_Problems_.
1 – Reproduce the part of the SBI fitting notebook starting with "from synthesizer.emission_models.attenuation import" and going on through "file_path = os.path.dirname(os.path.realpath(__file__))".
2 – Answer these questions from the SBI fitting notebook:
(a) Which learning rate took about 8 hours to train all nets?
(b) What backend is passed to `run_single_sbi`?
(c) In the run that uses `model_type=["maf", "maf"]`, what value is given for `num_transforms`?

In [None]:
%load_ext autoreload
%autoreload 2
import os

import matplotlib.pyplot as plt
import numpy as np
from astropy import units as u
from astropy.cosmology import Planck18
from synthesizer.emission_models import (
    TotalEmission,
)
from synthesizer.emission_models.attenuation import Calzetti2000
from synthesizer.grid import Grid
from synthesizer.instruments import FilterCollection, Instrument
from synthesizer.parametric import SFH, ZDist
from unyt import Jy, Myr

from sbifitter import SBI_Fitter

file_path = os.path.dirname(os.path.realpath(__file__))
grid_folder = os.path.join(os.path.dirname(os.path.dirname(file_path)), "grids")
output_folder = os.path.join(os.path.dirname(os.path.dirname(file_path)), "models")

grid_path = (
    f"""{grid_folder}/grid_Pop_II_LogNormal_SFH_5_z_12_logN_5.0_BPASS_Chab_v1.hdf5"""  # noqa E501
)

In [None]:
fitter = SBI_Fitter.init_from_hdf5(
    "Pop_II_LogNormal_SFH_5_z_12_logN_5.0_BPASS_Chab_v1_ensemble_redshift_nonorm_lampe",
    grid_path,
    return_output=False,
)

fitter.create_feature_array_from_raw_photometry(extra_features=[], normalize_method=None);

Let's set up a 6 network model ensemble with both MDN and MAF models, with a range of hidden features. 


Notes

Learning rate 1e-5 took ~8 hours to train all nets, typically >1000 epochs each  
1e-3 took ~ 1 hour, typically ~200 epochs each

In [None]:
fitter.run_single_sbi(
    n_nets=2,
    backend="lampe",
    engine="NPE",
    stop_after_epochs=20,
    hidden_features=[50, 75],
    learning_rate=1e-3,
    num_transforms=5,
    num_components=5,
    model_type=["mdn", "mdn"],
)

In [None]:
fitter = SBI_Fitter.init_from_hdf5(
    "Pop_II_LogNormal_SFH_5_z_12_logN_5.0_BPASS_Chab_v1_ensemble_redshift_nonorm_lampe_maf",
    grid_path,
    return_output=False,
)

fitter.create_feature_array_from_raw_photometry(extra_features=[], normalize_method=None)
fitter.run_single_sbi(
    n_nets=2,
    backend="lampe",
    engine="NPE",
    stop_after_epochs=20,
    hidden_features=[50, 75],
    learning_rate=1e-3,
    num_transforms=[5, 3],
    model_type=["maf", "maf"],
)

_Dataset excerpts_.
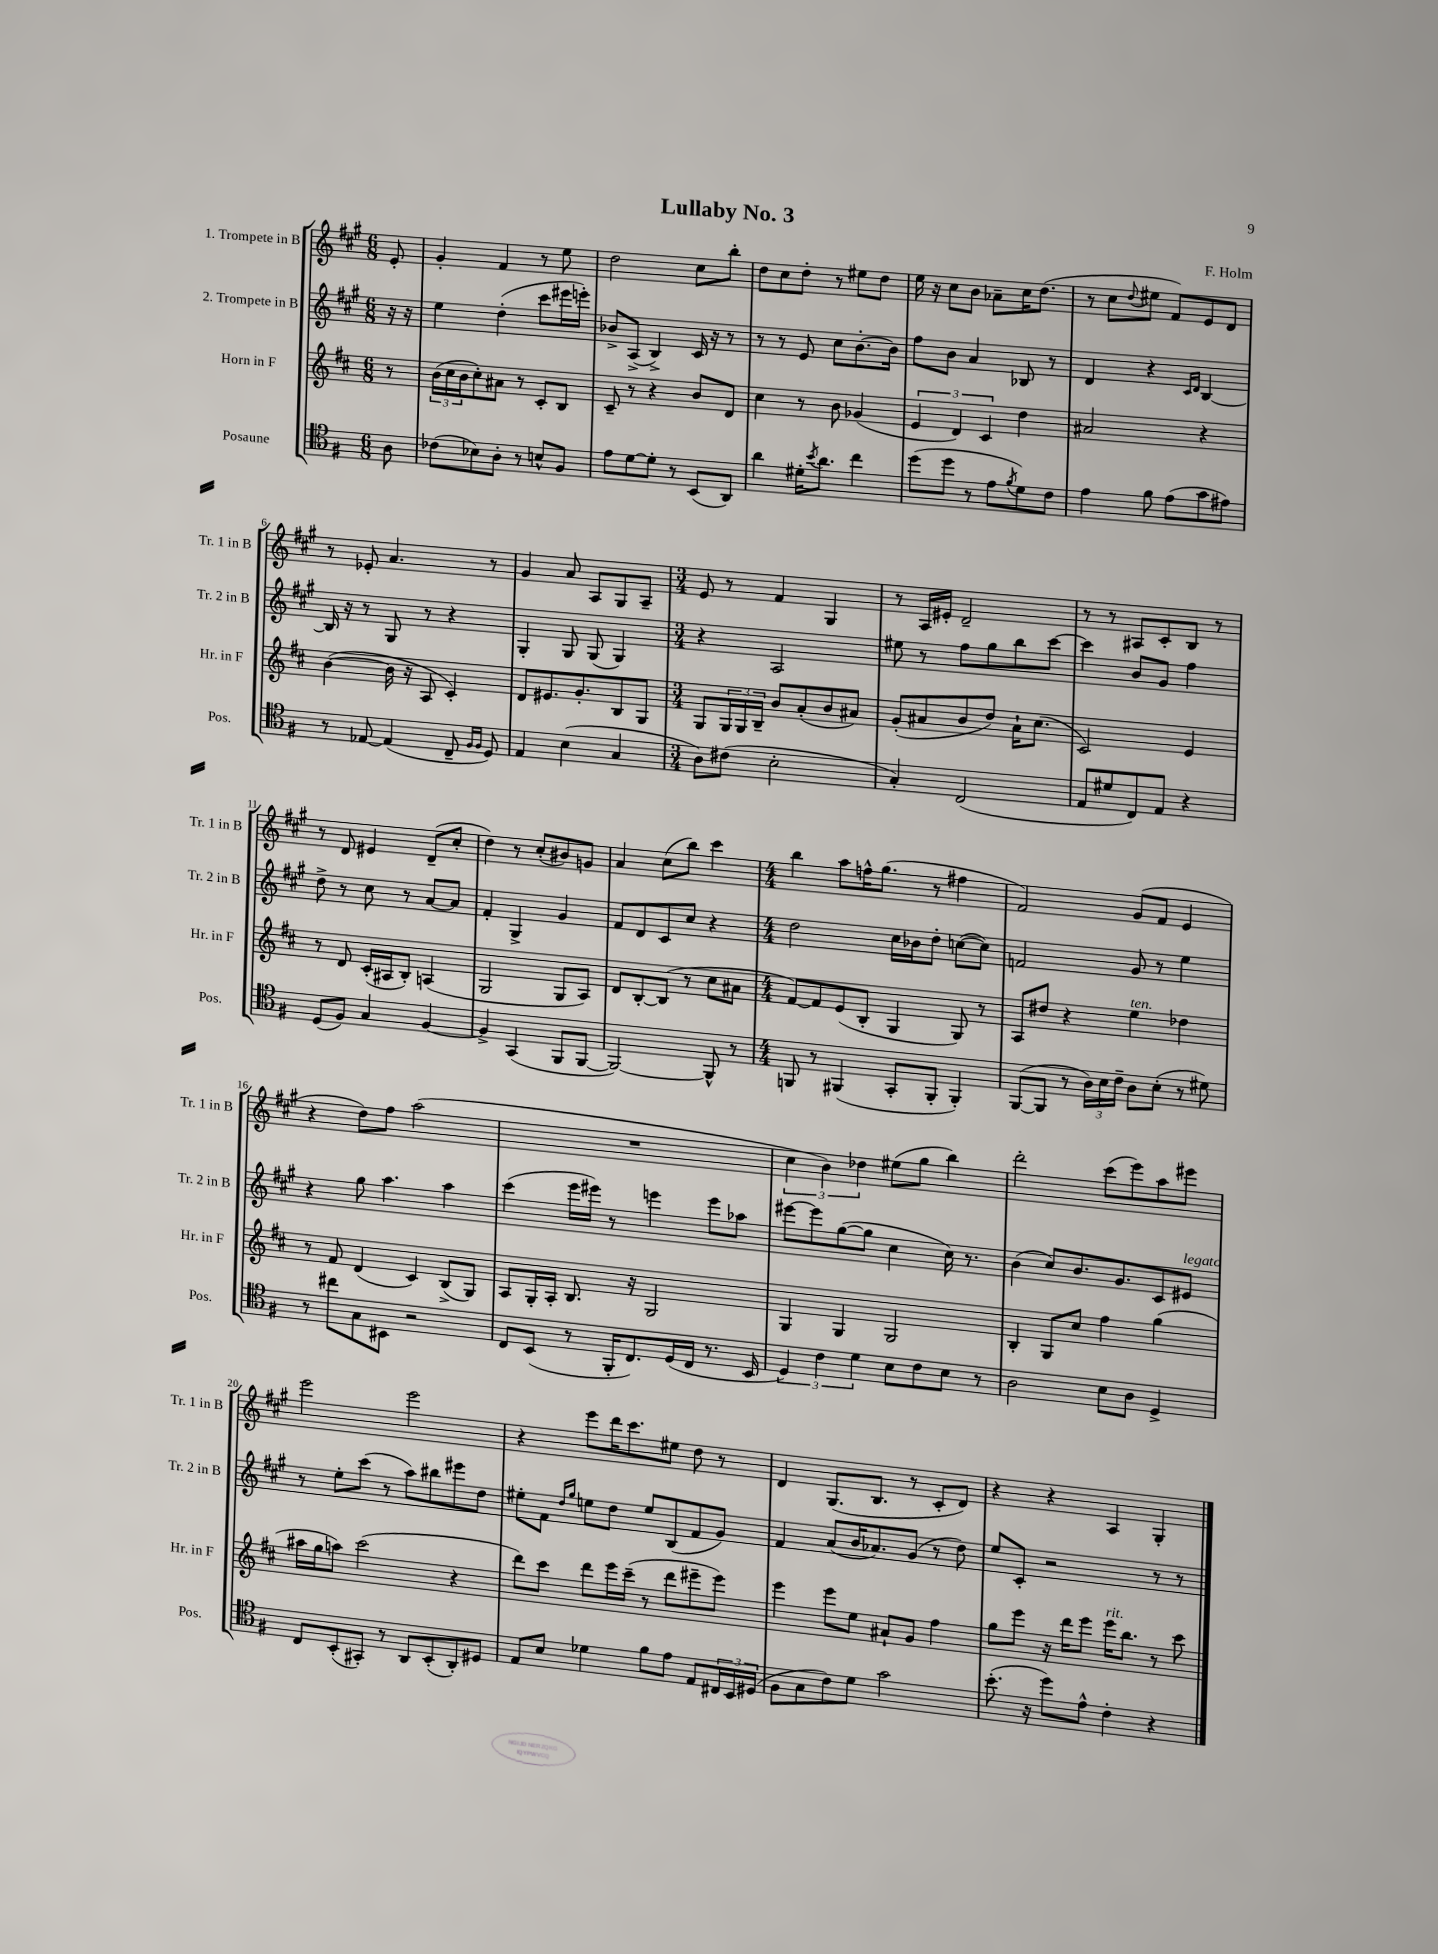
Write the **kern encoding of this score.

**kern	**kern	**kern	**kern
*staff4	*staff3	*staff2	*staff1
*clefC4	*clefG2	*clefG2	*clefG2
*k[f#]	*k[f#c#]	*k[f#c#g#]	*k[f#c#g#]
*M6/8	*M6/8	*M6/8	*M6/8
8A	8r	16r	8e'
.	.	16r	.
=	=	=	=
(8c-	(24b	4ee	4g#'
.	24cc#	.	.
.	24b	.	.
8B-)	8cc#')	.	.
8A'	8a#	(4dd'	4f#
8r	8r	.	.
8B^^	8c#'	8ccc#	8r
8F#	8B	16eee#	8ee
.	.	16eee')	.
=	=	=	=
8e	8c#~	8b-^	2dd
[8d	8r	(8A^	.
8d']	4r	4B^)	.
8r	.	.	.
(8BB	8b	16c#	8cc#
.	.	16r	.
8AA)	8d	8r	8bb'
=	=	=	=
4a	4cc#	8r	8dd
.	.	8r	8cc#
16d#'	8r	8e	8dd'
8qb	.	.	.
8.a	.	.	.
.	8b	8cc#	8r
4cc	(4g-	[8.b'	8ee#
.	.	.	8dd
.	.	16b]	.
=	=	=	=
(8dd	6e	8ff#	16ee
.	.	.	16r
8dd	.	8b	8cc#
.	6d)	.	.
8r	.	4a	8b
.	6c#	.	.
8e	.	.	8a-~
8qf#	.	.	.
8d)	4dd	8B-	16cc#
.	.	.	(8.dd
8c	.	8r	.
=	=	=	=
4e	2a#	4d	8r
.	.	.	8cc#
.	.	.	8qqdd
8f#	.	4r	8ee#
(8e	.	.	8f#)
.	.	16qqc#	.
.	.	16qqd	.
8g	4r	[4B	8e
8e#)	.	.	8d
=	=	=	=
8r	([4b	16B]	8r
.	.	16r	.
[8E-	.	8r	8e-'
(4E-]	16b]	8G#	4.a
.	16r	.	.
.	8A	8r	.
8C~	4c#')	4r	.
16qqF#	.	.	.
16qqF#	.	.	.
8D)	.	.	8r
=	=	=	=
4E	8d	4G#'	4g#
.	8.e#	.	.
(4B	.	8G#	8a
.	8.g'	.	.
.	.	(8G#	8A
4G	8B	4G#)	8G#
.	8G	.	8A~
=	=	=	=
*M3/4	*M3/4	*M3/4	*M3/4
8A)	8G	4r	8e
(8c#	24G	.	8r
.	24G	.	.
.	24B~	.	.
2B'	8b	2A	4f#
.	(8a'	.	.
.	8b	.	4G#
.	8a#)	.	.
=	=	=	=
4G')	(8g'	8ee#	8r
.	8a#	8r	16A
.	.	.	16e#'
(2C	8b	8ff#	2d~
.	8dd)	8gg#	.
.	16a#`	8bb	.
.	(8.cc#	.	.
.	.	[8ccc#	.
=	=	=	=
8E	2c#)	4ccc#]	8r
8d#	.	.	8r
8C)	.	8b	8A#
8E	.	8g#	8c#'
4r	4e	4ff#	8B
.	.	.	8r
=	=	=	=
(8D	8r	8dd^	8r
8F#)	8d	8r	8d
4G	(16c#'	8cc#	4e#
.	16A#	.	.
.	8B')	8r	.
[4F#	(4A	[8a	(8d~
.	.	8a]	8cc#'
=	=	=	=
4F#^]	2G	4f#'	4dd)
(4GG	.	4G#^	8r
.	.	.	(8cc#'
8FF#	8G	4g#	8b#)
[8FF#	8A)	.	8g
=	=	=	=
2FF#_)	8d	8f#	4a
.	[8B'	8d	.
.	(8B]	8c#	(8cc#
.	8r	8cc#	8bb)
8FF#^^]	8cc#	4r	4ccc#
8r	8a#	.	.
=	=	=	=
*M4/4	*M4/4	*M4/4	*M4/4
8FF	[8f#)	2dd	4bb
8r	8f#]	.	.
(4FF#	(8e	.	8aa
.	8B'	.	16ff^^
.	.	.	(8.gg#
8GG'	4G	16cc#	.
.	.	16b-	.
8FF#'	.	8dd'	8r
4FF#')	8G)	([8cc	4ff#
.	8r	8cc])	.
=	=	=	=
([8FF#	8A	2f	2f#)
8FF#]	8dd#	.	.
8r	4r	.	.
24A)	.	.	.
24B	.	.	.
24c~	.	.	.
8A	4ee	8g#	(8g#
(8B'	.	8r	8f#
8r	4dd-	4ee	4e
8d#)	.	.	.
=	=	=	=
8r	8r	4r	4r
8cc#	8f#	.	.
8G	(4d	8gg#	8dd)
8BB#	.	4.aa	8ff#
2r	4c#)	.	(2aa
.	(8B^	4aa	.
.	8G)	.	.
=	=	=	=
8C	8A	(4ccc#	1r
(8BB	16G'	.	.
.	16A'	.	.
8r	8.B	16eee	.
.	.	16eee#)	.
16FF#'	.	8r	.
8.C)	16r	.	.
.	2G	4eee	.
(16D	.	.	.
16C	.	.	.
8.r	.	8eee	.
.	.	8aa-	.
16BB	.	.	.
=	=	=	=
6D)	4G	[8eee#	6cc#
.	.	8eee#]	.
6c	.	.	6b)
.	4G	([8gg#	.
6d	.	.	6dd-
.	.	8gg#]	.
8B	2G	4cc#	(8ee#
8c	.	.	8gg#
8B	.	16cc#)	4bb)
.	.	8.r	.
8r	.	.	.
=	=	=	=
2A	4B'	(4b	2ddd'
.	8G	8cc#)	.
.	8cc#	8.b	.
8B	4ff#	.	(8ccc#
.	.	8.g#	.
8A	.	.	8eee)
4D^	(4gg	8c#	8aa
.	.	8e#	8eee#
=	=	=	=
8C	16aa#	8r	2eee
.	16gg	.	.
(8BB'	8aa)	8ee'	.
8GG#')	(2ccc#	(8ccc#	.
8r	.	8r	.
8AA	.	8aa)	2eee
(8BB'	.	8bb#	.
8AA')	4r	8eee#	.
8D#	.	8dd	.
=	=	=	=
8E	8ddd)	8ee#'	4r
8B	8ccc#	8f#	.
.	.	16qqdd	.
.	.	16qqgg#	.
4d-	8ddd	8ee	8eee
.	16eee	8dd	16ddd
.	(16ccc#~	.	8.ccc#
8f#	8r	8ee	.
8e	8ddd	(8B	8ee#
8E	8eee#~	8f#	8dd
24C#	8eee#)	8g#)	8r
24BB	.	.	.
(24D#	.	.	.
=	=	=	=
8F#	4eee	4f#	4d
8G	.	.	.
8c)	8eee	(8a	(8.G#
8d	8ee	16b	.
.	.	8.a-)	8.B
2g	8a#`	.	.
.	8g	(8g#	8r
.	4ff#	8r	8c#'
.	.	8dd)	8d)
=	=	=	=
(8.b'	8gg	8ee	4r
.	8eee	8c#'	.
16r	.	.	.
8dd)	16r	2r	4r
.	16ddd	.	.
8e^^	8eee	.	.
4c'	16eee	.	4A
.	8.bb	.	.
4r	8r	8r	4G#'
.	8ccc#	8r	.
==	==	==	==
*-	*-	*-	*-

_Responses by task_.
1 –
from synthesizer.emission_models.attenuation import Calzetti2000
from synthesizer.grid import Grid
from synthesizer.instruments import FilterCollection, Instrument
from synthesizer.parametric import SFH, ZDist
from unyt import Jy, Myr

from sbifitter import SBI_Fitter

file_path = os.path.dirname(os.path.realpath(__file__))

2 –
(a) 1e-5
(b) "lampe"
(c) [5, 3]